§ **USING THE INFORMATION**:
a – Copy out the passage on church discipline word for word, from "Paul was not" up to and including "in their midst.".
b – Write the next part of the passage on church discipline, starting right after its final sentence.

§ **TEXT PASSAGE**:
II. OUR CHURCH MUST DO ITS DUTY TOWARD THE IMMORAL MEMBER (vv. 3-5).

       If one of the fundamental virtues of this world is "tolerance", then certainly one of the fundamental tenets that springs from tolerance is to "live and let live". The world teaches us that we should all learn to 'get along', and never demand that someone repent of their behavior. But Paul goes on to write; "For I indeed, as absent in body but present in spirit, have already judged (as though I were present) him who has so done this deed. In the name of our Lord Jesus Christ, when you are gathered together, along with my spirit, with the power of our Lord Jesus Christ, deliver such a one to Satan for the destruction of the flesh, that his spirit may be saved in the day of the Lord Jesus" (vv. 3-5). Far from tolerating the man's behavior; Paul insisted that he be removed from the community of faith.

       Paul was not only upset over the fact that they were not feeling what they should feel about sin; but he was also upset that they were not doing what they should do about it. They were neglecting their duty toward the man himself. And so, as a result, Paul had to assert his own apostolic authority and call them to this duty in the strongest possible terms. He said that, though he was absent from the physically; he considered that he was present in spirit through the writing of the letter. As far as he was concerned, the apostolic authority he was then exercising was to be respected in this situation as much as if he were physically standing in their midst.

       And he exercised his authority in this situation to the full, as if it were backed up by the highest possible authority of heaven. He spoke to this matter "in the name of our Lord Jesus Christ"; that is, as His representative to the church in Corinth. And he asserted his authority "with the power of our Lord Jesus Christ"; as if Jesus Himself would step in to execute Paul's verdict. Paul had the authority he did, because Jesus Himself had given it to Him.

       Paul was unafraid to call upon the authority of Jesus in such matters. He once wrote to Timothy about the leadership in the church he cared for; and Paul told him, "Those who are sinning rebuke in the presence of all, that the rest also may fear. I charge you before God and the Lord Jesus Christ and the elect angels that you observe these things without prejudice, doing nothing with partiality" (1 Tim. 5:21). The way Paul calls upon the authority of Jesus in his words to the Corinthians reminds us that it is our solemn duty before God - under the full authority of King Jesus Himself - to deal decisively and seriously with the "professing" believer in our midst who clings unrepentingly to sin.

       And notice how Paul says the matter is to be dealt with. He says, "deliver such a one to Satan for the destruction of the flesh, that his spirit may be saved in the day of the Lord Jesus." Paul used a similar phrase once with respect to dealing with some who had been teaching false doctrine in the church. He wrote to Timothy and encouraged him to fulfill his ministry "having faith and good conscience, which some having rejected, concerning the faith have suffered shipwreck, of whom are Hymenaeus and Alexander, whom I delivered to Satan that they may learn not to blaspheme" (1 Tim. 1:19-20).

Data records:

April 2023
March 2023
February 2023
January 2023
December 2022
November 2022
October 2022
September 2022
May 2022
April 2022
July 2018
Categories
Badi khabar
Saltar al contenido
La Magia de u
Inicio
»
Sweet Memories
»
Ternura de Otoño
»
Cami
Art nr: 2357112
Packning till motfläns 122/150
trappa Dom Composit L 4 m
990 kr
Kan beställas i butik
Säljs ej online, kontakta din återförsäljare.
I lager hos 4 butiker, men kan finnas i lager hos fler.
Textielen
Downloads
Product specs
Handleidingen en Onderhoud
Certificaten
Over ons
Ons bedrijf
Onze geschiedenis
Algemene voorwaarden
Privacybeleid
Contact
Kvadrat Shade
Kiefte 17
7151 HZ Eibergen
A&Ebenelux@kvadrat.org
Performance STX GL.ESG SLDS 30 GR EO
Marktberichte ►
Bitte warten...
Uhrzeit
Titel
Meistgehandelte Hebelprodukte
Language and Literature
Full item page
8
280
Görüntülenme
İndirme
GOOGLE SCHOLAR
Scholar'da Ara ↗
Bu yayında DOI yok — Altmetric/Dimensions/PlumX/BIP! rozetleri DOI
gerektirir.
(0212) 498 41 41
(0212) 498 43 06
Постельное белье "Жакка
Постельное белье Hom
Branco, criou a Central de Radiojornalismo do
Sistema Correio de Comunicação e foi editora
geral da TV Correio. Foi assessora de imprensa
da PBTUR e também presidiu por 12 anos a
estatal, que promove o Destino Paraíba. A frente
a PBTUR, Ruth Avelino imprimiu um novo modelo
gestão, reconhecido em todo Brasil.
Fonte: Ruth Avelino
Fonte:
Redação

...

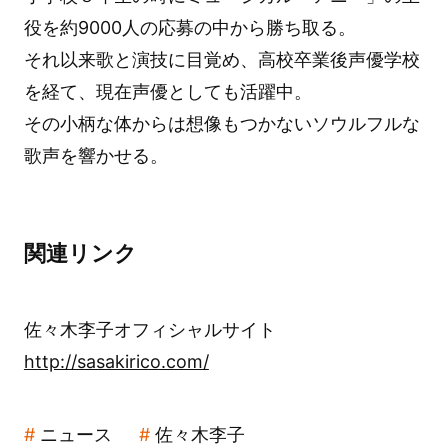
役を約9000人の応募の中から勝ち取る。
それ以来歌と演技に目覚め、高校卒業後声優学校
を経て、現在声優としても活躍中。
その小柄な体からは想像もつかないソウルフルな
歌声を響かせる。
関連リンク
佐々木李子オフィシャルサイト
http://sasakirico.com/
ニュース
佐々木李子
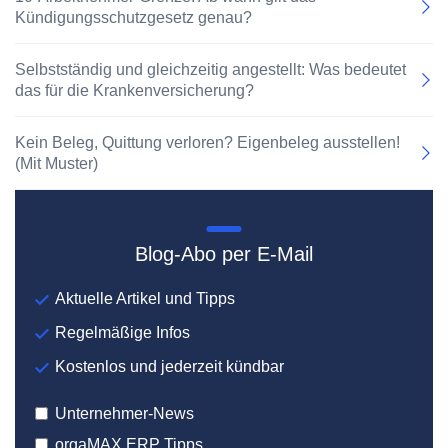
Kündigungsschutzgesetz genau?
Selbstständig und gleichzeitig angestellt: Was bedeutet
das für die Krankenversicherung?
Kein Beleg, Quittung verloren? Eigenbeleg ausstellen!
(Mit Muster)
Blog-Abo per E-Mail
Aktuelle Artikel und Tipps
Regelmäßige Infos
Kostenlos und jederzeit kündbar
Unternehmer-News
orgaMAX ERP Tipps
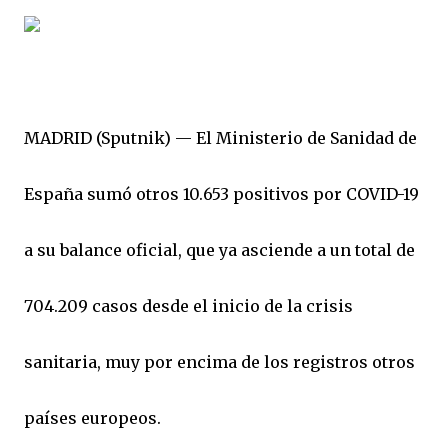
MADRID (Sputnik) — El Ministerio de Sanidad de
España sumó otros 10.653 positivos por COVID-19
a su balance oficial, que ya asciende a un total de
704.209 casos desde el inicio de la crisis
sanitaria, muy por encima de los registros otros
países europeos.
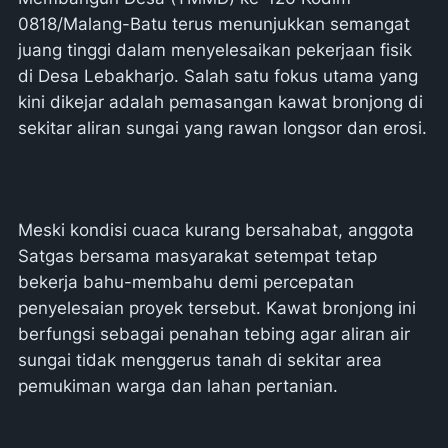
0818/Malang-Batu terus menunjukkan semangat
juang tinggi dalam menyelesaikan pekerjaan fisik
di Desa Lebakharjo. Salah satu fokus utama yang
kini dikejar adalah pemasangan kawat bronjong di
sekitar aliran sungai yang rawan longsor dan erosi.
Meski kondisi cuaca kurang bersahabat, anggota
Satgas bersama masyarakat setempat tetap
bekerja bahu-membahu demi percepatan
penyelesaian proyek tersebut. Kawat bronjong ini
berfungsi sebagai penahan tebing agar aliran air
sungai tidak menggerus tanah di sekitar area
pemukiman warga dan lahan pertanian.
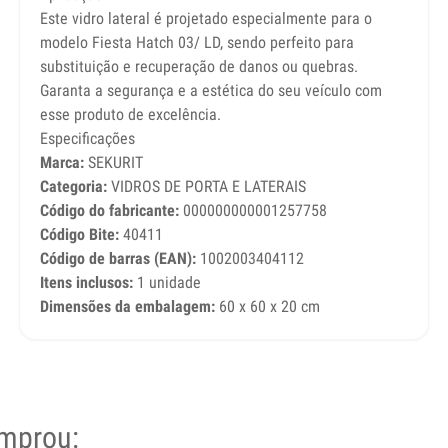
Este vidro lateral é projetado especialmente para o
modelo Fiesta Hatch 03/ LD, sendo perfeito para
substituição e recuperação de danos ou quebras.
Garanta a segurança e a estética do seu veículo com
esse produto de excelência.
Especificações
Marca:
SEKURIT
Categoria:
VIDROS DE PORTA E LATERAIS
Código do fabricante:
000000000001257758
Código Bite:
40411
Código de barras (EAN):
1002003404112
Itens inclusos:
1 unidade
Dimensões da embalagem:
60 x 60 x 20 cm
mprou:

* * *

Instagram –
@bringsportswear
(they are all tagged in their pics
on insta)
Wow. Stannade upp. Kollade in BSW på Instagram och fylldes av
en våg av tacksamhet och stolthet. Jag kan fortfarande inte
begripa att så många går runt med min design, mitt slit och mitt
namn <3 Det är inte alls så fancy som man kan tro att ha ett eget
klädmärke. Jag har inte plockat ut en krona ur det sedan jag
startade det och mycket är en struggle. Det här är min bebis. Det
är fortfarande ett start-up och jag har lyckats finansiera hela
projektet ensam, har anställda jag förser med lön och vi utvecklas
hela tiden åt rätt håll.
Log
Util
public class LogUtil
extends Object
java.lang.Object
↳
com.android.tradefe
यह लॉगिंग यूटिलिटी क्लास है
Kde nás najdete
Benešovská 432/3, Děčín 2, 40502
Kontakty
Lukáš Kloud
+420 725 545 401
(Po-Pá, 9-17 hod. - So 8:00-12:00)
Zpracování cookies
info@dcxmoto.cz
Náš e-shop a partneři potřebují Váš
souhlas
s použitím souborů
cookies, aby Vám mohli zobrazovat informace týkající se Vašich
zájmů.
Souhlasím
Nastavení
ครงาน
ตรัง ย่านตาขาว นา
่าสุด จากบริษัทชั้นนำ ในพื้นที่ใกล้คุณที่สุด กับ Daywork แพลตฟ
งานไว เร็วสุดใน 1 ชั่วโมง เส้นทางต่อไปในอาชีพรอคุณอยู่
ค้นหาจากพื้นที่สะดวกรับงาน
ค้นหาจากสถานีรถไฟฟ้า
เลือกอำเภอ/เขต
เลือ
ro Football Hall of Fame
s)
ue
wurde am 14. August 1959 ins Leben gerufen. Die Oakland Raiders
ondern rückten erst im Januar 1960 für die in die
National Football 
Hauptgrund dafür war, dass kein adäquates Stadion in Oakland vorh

§ **ANSWERS GIVEN**:
a –
Paul was not only upset over the fact that they were not feeling what they should feel about sin; but he was also upset that they were not doing what they should do about it. They were neglecting their duty toward the man himself. And so, as a result, Paul had to assert his own apostolic authority and call them to this duty in the strongest possible terms. He said that, though he was absent from the physically; he considered that he was present in spirit through the writing of the letter. As far as he was concerned, the apostolic authority he was then exercising was to be respected in this situation as much as if he were physically standing in their midst.

b –
       What does it mean to "deliver" someone "over to Satan for the destruction of the flesh"? How are we to understand this strange phrase? I suggest that it parallels the other things Paul said should be done to the man: that he should be "taken away from among you" (v. 2); or that they were "not keep company with" him (v. 10); or to "not even eat with such a one" (v. 10); or to "put away from yourselves the evil person" (v. 13). But it looks to the consequences of such a removal. To deliver an unrepentant sinner over to Satan for the destruction of their flesh simply means that he or she should be removed from the protective shield of the community of faith, and allowed to suffer the consequences of his or her behavior outside the church.

       It helps to think of the church as something like the Ark. The church is in the fallen and sinful world, just like the Ark was adrift on the waters of the flood. Whoever was inside was safe and dry. But whoever was outside was threatened with danger and death. The devil, as the Bible tells us, roams about on this earth as a roaring lion seeking whom He may devour (1 Pet. 5:8); and to place someone outside the protective fellowship of the community of faith is to place him or her out in the open, where the devil may have his way with them.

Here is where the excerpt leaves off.